Megan Iacobini de Fazio

UNITED NATIONS, Aug 10 2010 (IPS) - Omar Khadr was only 15 when he was captured by U.S. forces in 2002 in Afghanistan. Now, eight years later, the 23-year-old is on trial in Guantanamo Bay, in the first military commission trial since the beginning of the Barack Obama administration.

The Pentagon-appointed defence attorney, Lt. Colonel Jon Jackson, has called the case “the first one against a child soldier in history”.

Khadr, a Canadian citizen, is accused of throwing a hand grenade and killing a U.S. Special Forces soldier during a U.S. bombardment of an al Qaeda compound in the eastern Afghan city of Khost.

Ahmed Khadr, Omar’s father, was an Egyptian-born Canadian citizen who was linked to senior levels of bin Laden’s al Qaeda network in the 1980s. In 1993, he moved his family to Afghanistan from where he allegedly sent money to al Qaeda.

The U.N. Secretary-General’s Special Representative for Children in Armed Conflict, Radhika Coomaraswamy, told IPS that “The U.N. has advocated repeatedly that no child, abused in war time as a child soldier or porter or war wife, should be held personally responsible for the acts and orders of their commanders.”

She also urged the two countries, which are both parties to the Optional Protocol on Children in Armed Conflict, “to allow for Omar’s reintegration into society through rehabilitation programmes”, adding that to her knowledge “much has been done to prepare such programmes in Canada”.


The statute of the International Criminal Court (ICC) states that no one under the age of 18 should be tried for war crimes. Prosecutors in other international tribunals have also used their discretion not to prosecute children in the past.

In addition, there seems to be little or no evidence that Khadr actually threw the grenade that killed the soldier, other than “confessions” allegedly obtained under suspicious circumstances.

Khadr’s lawyer claims that the accused was interrogated in at the U.S.-run Bagram air base while still recovering from serious injuries, which included two gunshot wounds and shrapnel in his face and eye. He was also threatened with rape in a U.S. prison, one interrogator confirmed, and promised a return to Canada if he told the interrogators what they wanted to hear.

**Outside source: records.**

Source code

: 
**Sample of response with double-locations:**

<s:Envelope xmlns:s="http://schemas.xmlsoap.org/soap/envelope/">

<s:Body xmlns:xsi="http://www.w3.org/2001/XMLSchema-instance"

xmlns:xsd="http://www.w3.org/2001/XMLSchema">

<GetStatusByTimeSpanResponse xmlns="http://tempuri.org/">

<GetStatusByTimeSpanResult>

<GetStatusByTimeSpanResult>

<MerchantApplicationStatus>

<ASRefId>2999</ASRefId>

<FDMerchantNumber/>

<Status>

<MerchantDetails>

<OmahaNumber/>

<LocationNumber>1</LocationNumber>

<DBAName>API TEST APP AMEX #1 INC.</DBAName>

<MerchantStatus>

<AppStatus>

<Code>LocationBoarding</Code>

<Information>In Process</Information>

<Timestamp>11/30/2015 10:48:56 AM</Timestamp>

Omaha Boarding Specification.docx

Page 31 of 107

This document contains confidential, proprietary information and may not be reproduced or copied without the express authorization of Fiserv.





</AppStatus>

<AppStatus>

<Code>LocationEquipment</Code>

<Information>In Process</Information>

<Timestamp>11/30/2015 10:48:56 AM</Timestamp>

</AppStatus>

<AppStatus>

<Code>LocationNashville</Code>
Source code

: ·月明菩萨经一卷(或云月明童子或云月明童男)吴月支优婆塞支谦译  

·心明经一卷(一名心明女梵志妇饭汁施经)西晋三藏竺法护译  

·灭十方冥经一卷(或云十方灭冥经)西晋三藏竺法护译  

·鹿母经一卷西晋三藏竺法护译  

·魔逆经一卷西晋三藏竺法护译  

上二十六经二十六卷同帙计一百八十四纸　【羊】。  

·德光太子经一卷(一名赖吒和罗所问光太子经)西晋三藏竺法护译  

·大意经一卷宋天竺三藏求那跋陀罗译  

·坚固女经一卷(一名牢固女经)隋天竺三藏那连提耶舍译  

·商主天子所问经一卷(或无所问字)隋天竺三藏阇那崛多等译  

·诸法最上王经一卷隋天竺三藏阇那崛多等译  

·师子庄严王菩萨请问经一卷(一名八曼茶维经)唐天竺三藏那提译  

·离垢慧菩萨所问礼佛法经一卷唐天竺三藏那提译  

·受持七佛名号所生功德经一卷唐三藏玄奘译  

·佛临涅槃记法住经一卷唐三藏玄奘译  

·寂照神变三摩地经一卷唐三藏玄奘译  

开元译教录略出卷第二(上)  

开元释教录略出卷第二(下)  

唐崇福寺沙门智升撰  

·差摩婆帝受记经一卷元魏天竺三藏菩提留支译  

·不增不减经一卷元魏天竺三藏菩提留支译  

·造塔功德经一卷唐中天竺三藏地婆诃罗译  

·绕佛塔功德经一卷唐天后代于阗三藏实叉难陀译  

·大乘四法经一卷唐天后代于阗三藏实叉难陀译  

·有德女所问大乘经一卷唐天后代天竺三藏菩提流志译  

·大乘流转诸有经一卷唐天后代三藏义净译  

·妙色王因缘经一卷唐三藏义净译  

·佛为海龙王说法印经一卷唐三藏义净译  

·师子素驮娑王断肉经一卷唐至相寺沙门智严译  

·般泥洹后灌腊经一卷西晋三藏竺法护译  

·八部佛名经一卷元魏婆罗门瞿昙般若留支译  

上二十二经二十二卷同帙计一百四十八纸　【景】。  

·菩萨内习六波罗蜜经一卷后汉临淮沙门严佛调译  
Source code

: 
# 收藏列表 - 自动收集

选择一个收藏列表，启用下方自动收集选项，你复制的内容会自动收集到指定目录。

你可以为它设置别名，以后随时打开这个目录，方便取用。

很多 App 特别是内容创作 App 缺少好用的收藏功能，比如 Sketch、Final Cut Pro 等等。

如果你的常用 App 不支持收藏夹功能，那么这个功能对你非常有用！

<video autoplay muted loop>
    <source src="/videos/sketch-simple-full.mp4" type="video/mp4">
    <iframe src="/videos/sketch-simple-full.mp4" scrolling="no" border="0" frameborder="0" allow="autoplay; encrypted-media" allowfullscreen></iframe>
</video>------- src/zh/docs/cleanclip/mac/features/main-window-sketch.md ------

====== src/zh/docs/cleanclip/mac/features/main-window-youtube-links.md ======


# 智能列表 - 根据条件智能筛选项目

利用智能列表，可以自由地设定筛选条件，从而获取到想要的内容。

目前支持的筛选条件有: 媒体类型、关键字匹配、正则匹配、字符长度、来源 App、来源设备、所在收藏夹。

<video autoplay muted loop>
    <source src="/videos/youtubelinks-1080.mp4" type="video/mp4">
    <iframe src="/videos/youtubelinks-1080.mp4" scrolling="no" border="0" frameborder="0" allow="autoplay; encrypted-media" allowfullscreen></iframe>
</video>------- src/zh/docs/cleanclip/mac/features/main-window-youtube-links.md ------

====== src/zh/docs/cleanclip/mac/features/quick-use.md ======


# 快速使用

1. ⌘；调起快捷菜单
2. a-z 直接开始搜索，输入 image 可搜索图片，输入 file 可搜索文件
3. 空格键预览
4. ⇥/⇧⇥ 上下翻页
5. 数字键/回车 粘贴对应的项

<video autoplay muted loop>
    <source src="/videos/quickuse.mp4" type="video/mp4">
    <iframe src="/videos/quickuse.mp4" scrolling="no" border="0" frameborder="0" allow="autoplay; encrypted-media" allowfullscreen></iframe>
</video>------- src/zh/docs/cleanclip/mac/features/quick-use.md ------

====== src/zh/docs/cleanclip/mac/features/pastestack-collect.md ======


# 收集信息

During a hearing in May, the interrogators involved claimed they had treated Khadr very well, but did admit that he was threatened and interrogated while still severely wounded. These abusive interrogation methods are in violation of Common Article 3 of the Geneva Conventions and other humane treatment international standards.

Patrick Parish, the military judge working on the case in Guantanamo, has decided to admit the statements extrapolated during these interrogations into court.

Prosecutor Jeff Groharing has tried to depict Khadr as a committed and informed al Qaeda fighter, claiming that he “embraced [the al Qaeda ideology] and used it to justify his activities”. In contrast, his defence attorney has described him as a child forced into war by adults.

Aside from the controversy about the detention and treatment of Omar Khadr, there is also a debate about the fairness of military commissions.

Earlier this month Khadr’s lawyer filed a petition with the U.S. Supreme Court, claiming that commissions are unconstitutional because they offer a lower standard of justice to foreign citizens, whilst U.S. nationals also get the protection of a federal court.

“The United Nations continues to insist that children accused of crimes, as distinct from war crimes, must be tried in accordance with the rules and procedures which respect and respond to his minority at the time of the alleged offence” Coomaraswamy told IPS, adding that “Clearly, no military tribunal, which I am aware of, meets these international standards”.

Anthony Lake, the executive director of the U.N. children’s agency UNICEF, has also spoken against children under 18 being tried for war crimes.

The U.S. and Canada were amongst the countries that worked to persuade the Security Council to create and implement norms for the protection of children in conflict.

It is now their duty, Coomaraswamy commented, “to come to a mutually acceptable solution on the future of Omar Khadr that would prevent him from being convicted of a war crime he allegedly committed when he was a child”.